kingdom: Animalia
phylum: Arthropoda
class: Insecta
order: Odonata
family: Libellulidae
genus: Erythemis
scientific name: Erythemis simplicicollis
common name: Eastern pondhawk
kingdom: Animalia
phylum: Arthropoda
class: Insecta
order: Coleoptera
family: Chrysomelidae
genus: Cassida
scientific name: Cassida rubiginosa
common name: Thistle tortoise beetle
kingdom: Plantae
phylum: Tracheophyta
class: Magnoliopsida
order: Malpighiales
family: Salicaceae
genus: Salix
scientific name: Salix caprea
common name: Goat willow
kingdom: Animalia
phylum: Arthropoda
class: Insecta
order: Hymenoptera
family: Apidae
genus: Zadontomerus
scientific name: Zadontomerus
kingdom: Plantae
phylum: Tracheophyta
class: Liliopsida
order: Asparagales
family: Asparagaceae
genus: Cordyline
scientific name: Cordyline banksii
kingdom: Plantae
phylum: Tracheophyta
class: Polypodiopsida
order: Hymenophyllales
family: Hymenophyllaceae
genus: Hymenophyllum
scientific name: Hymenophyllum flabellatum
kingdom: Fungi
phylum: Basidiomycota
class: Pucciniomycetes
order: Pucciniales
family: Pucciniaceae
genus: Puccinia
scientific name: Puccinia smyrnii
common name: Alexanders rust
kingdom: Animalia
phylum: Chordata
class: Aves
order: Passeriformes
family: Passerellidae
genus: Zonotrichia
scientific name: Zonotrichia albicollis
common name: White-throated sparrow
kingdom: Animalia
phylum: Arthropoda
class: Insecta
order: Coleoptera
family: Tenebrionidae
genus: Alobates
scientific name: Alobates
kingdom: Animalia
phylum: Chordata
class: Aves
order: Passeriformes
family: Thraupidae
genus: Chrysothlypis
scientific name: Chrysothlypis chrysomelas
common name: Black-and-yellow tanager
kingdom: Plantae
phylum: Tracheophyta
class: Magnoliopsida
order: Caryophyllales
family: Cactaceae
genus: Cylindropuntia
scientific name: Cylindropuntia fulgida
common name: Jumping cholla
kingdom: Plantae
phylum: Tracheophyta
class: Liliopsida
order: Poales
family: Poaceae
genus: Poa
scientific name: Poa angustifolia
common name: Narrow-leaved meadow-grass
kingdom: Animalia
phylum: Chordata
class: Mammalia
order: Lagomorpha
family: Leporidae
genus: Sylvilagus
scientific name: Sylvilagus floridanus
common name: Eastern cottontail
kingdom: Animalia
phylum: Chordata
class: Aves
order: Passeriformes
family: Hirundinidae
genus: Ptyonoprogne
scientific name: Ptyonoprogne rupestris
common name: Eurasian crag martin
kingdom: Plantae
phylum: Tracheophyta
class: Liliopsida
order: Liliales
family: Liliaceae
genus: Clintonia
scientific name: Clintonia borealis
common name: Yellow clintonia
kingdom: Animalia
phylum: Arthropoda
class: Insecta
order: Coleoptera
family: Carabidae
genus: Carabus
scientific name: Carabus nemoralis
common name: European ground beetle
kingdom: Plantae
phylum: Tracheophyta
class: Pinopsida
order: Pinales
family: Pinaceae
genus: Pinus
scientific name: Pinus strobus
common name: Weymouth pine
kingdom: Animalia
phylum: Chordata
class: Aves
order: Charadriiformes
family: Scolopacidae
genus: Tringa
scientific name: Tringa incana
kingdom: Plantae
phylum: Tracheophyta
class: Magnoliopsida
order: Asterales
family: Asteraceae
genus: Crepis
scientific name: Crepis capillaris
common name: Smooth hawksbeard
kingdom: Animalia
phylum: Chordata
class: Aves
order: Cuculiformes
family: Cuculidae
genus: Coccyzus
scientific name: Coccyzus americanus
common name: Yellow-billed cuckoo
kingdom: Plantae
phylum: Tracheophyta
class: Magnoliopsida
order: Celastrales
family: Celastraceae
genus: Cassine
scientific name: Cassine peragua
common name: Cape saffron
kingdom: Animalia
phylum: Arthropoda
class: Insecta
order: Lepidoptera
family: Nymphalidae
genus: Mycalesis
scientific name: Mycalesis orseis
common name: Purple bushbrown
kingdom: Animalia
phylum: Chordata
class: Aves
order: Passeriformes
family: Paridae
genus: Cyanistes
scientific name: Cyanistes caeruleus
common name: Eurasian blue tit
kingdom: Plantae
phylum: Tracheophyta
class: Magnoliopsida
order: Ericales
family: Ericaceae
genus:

--

§ Exercise requirements:
Can you lay out every line of the items above as a Markdown table, with a "Row" column that numbers each line and a "Line" column that holds it, skipping any blank lines?

§ Response for this exercise:
| Row | Line |
|---|---|
| 1 | kingdom: Animalia |
| 2 | phylum: Arthropoda |
| 3 | class: Insecta |
| 4 | order: Odonata |
| 5 | family: Libellulidae |
| 6 | genus: Erythemis |
| 7 | scientific name: Erythemis simplicicollis |
| 8 | common name: Eastern pondhawk |
| 9 | kingdom: Animalia |
| 10 | phylum: Arthropoda |
| 11 | class: Insecta |
| 12 | order: Coleoptera |
| 13 | family: Chrysomelidae |
| 14 | genus: Cassida |
| 15 | scientific name: Cassida rubiginosa |
| 16 | common name: Thistle tortoise beetle |
| 17 | kingdom: Plantae |
| 18 | phylum: Tracheophyta |
| 19 | class: Magnoliopsida |
| 20 | order: Malpighiales |
| 21 | family: Salicaceae |
| 22 | genus: Salix |
| 23 | scientific name: Salix caprea |
| 24 | common name: Goat willow |
| 25 | kingdom: Animalia |
| 26 | phylum: Arthropoda |
| 27 | class: Insecta |
| 28 | order: Hymenoptera |
| 29 | family: Apidae |
| 30 | genus: Zadontomerus |
| 31 | scientific name: Zadontomerus |
| 32 | kingdom: Plantae |
| 33 | phylum: Tracheophyta |
| 34 | class: Liliopsida |
| 35 | order: Asparagales |
| 36 | family: Asparagaceae |
| 37 | genus: Cordyline |
| 38 | scientific name: Cordyline banksii |
| 39 | kingdom: Plantae |
| 40 | phylum: Tracheophyta |
| 41 | class: Polypodiopsida |
| 42 | order: Hymenophyllales |
| 43 | family: Hymenophyllaceae |
| 44 | genus: Hymenophyllum |
| 45 | scientific name: Hymenophyllum flabellatum |
| 46 | kingdom: Fungi |
| 47 | phylum: Basidiomycota |
| 48 | class: Pucciniomycetes |
| 49 | order: Pucciniales |
| 50 | family: Pucciniaceae |
| 51 | genus: Puccinia |
| 52 | scientific name: Puccinia smyrnii |
| 53 | common name: Alexanders rust |
| 54 | kingdom: Animalia |
| 55 | phylum: Chordata |
| 56 | class: Aves |
| 57 | order: Passeriformes |
| 58 | family: Passerellidae |
| 59 | genus: Zonotrichia |
| 60 | scientific name: Zonotrichia albicollis |
| 61 | common name: White-throated sparrow |
| 62 | kingdom: Animalia |
| 63 | phylum: Arthropoda |
| 64 | class: Insecta |
| 65 | order: Coleoptera |
| 66 | family: Tenebrionidae |
| 67 | genus: Alobates |
| 68 | scientific name: Alobates |
| 69 | kingdom: Animalia |
| 70 | phylum: Chordata |
| 71 | class: Aves |
| 72 | order: Passeriformes |
| 73 | family: Thraupidae |
| 74 | genus: Chrysothlypis |
| 75 | scientific name: Chrysothlypis chrysomelas |
| 76 | common name: Black-and-yellow tanager |
| 77 | kingdom: Plantae |
| 78 | phylum: Tracheophyta |
| 79 | class: Magnoliopsida |
| 80 | order: Caryophyllales |
| 81 | family: Cactaceae |
| 82 | genus: Cylindropuntia |
| 83 | scientific name: Cylindropuntia fulgida |
| 84 | common name: Jumping cholla |
| 85 | kingdom: Plantae |
| 86 | phylum: Tracheophyta |
| 87 | class: Liliopsida |
| 88 | order: Poales |
| 89 | family: Poaceae |
| 90 | genus: Poa |
| 91 | scientific name: Poa angustifolia |
| 92 | common name: Narrow-leaved meadow-grass |
| 93 | kingdom: Animalia |
| 94 | phylum: Chordata |
| 95 | class: Mammalia |
| 96 | order: Lagomorpha |
| 97 | family: Leporidae |
| 98 | genus: Sylvilagus |
| 99 | scientific name: Sylvilagus floridanus |
| 100 | common name: Eastern cottontail |
| 101 | kingdom: Animalia |
| 102 | phylum: Chordata |
| 103 | class: Aves |
| 104 | order: Passeriformes |
| 105 | family: Hirundinidae |
| 106 | genus: Ptyonoprogne |
| 107 | scientific name: Ptyonoprogne rupestris |
| 108 | common name: Eurasian crag martin |
| 109 | kingdom: Plantae |
| 110 | phylum: Tracheophyta |
| 111 | class: Liliopsida |
| 112 | order: Liliales |
| 113 | family: Liliaceae |
| 114 | genus: Clintonia |
| 115 | scientific name: Clintonia borealis |
| 116 | common name: Yellow clintonia |
| 117 | kingdom: Animalia |
| 118 | phylum: Arthropoda |
| 119 | class: Insecta |
| 120 | order: Coleoptera |
| 121 | family: Carabidae |
| 122 | genus: Carabus |
| 123 | scientific name: Carabus nemoralis |
| 124 | common name: European ground beetle |
| 125 | kingdom: Plantae |
| 126 | phylum: Tracheophyta |
| 127 | class: Pinopsida |
| 128 | order: Pinales |
| 129 | family: Pinaceae |
| 130 | genus: Pinus |
| 131 | scientific name: Pinus strobus |
| 132 | common name: Weymouth pine |
| 133 | kingdom: Animalia |
| 134 | phylum: Chordata |
| 135 | class: Aves |
| 136 | order: Charadriiformes |
| 137 | family: Scolopacidae |
| 138 | genus: Tringa |
| 139 | scientific name: Tringa incana |
| 140 | kingdom: Plantae |
| 141 | phylum: Tracheophyta |
| 142 | class: Magnoliopsida |
| 143 | order: Asterales |
| 144 | family: Asteraceae |
| 145 | genus: Crepis |
| 146 | scientific name: Crepis capillaris |
| 147 | common name: Smooth hawksbeard |
| 148 | kingdom: Animalia |
| 149 | phylum: Chordata |
| 150 | class: Aves |
| 151 | order: Cuculiformes |
| 152 | family: Cuculidae |
| 153 | genus: Coccyzus |
| 154 | scientific name: Coccyzus americanus |
| 155 | common name: Yellow-billed cuckoo |
| 156 | kingdom: Plantae |
| 157 | phylum: Tracheophyta |
| 158 | class: Magnoliopsida |
| 159 | order: Celastrales |
| 160 | family: Celastraceae |
| 161 | genus: Cassine |
| 162 | scientific name: Cassine peragua |
| 163 | common name: Cape saffron |
| 164 | kingdom: Animalia |
| 165 | phylum: Arthropoda |
| 166 | class: Insecta |
| 167 | order: Lepidoptera |
| 168 | family: Nymphalidae |
| 169 | genus: Mycalesis |
| 170 | scientific name: Mycalesis orseis |
| 171 | common name: Purple bushbrown |
| 172 | kingdom: Animalia |
| 173 | phylum: Chordata |
| 174 | class: Aves |
| 175 | order: Passeriformes |
| 176 | family: Paridae |
| 177 | genus: Cyanistes |
| 178 | scientific name: Cyanistes caeruleus |
| 179 | common name: Eurasian blue tit |
| 180 | kingdom: Plantae |
| 181 | phylum: Tracheophyta |
| 182 | class: Magnoliopsida |
| 183 | order: Ericales |
| 184 | family: Ericaceae |
| 185 | genus: |